- Redtop Location within Missouri Redtop Location within the United States
- Coordinates: 37°30′13″N 93°08′39″W﻿ / ﻿37.50361°N 93.14417°W
- Country: United States
- State: Missouri
- County: Dallas
- Township: Jasper
- Elevation: 1,217 ft (371 m)
- Time zone: UTC-6 (Central (CST))
- • Summer (DST): UTC-5 (CDT)
- GNIS feature ID: 737911

= Redtop, Missouri =

Community in Dallas County, Missouri, US

Redtop is an unincorporated community in Dallas County, Missouri, United States. It is located west of U.S. Route 65 (on an older alignment of the highway), approximately 9 mi south of Buffalo.
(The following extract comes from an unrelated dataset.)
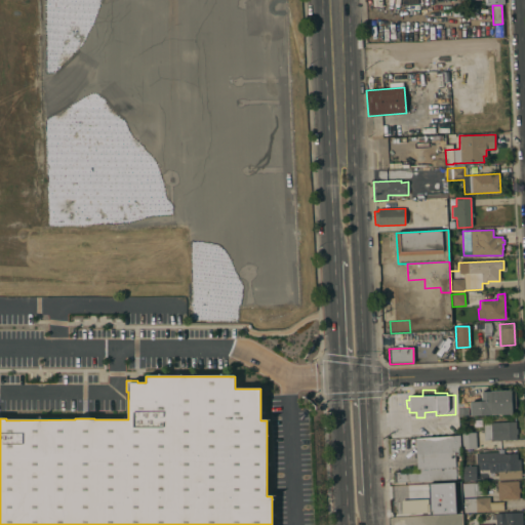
[(514,390),(515,408),(513,408),(513,413),(471,415),(470,402),(482,401),(482,392),(514,390)]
Redtop is part of the Springfield, Missouri Metropolitan Statistical Area.

==History==
A post office was established in 1889 or earlier, and was named "Cassity" after the postmaster, T.N. Cassity. Because the name was similar to "Cassidy", a post office in southern Missouri, the name was changed to "Marmaduke", after Confederate general John S. Marmaduke. That name was too long for the postal ring or stamp, and again needed to be changed. Cassity's wife suggested "redtop", which was a type of grass (Agrostis gigantea) which grew in a large field behind the store in which the office was housed, and which had a reddish color when ripe.

The post office was later moved to U.S. Route 65.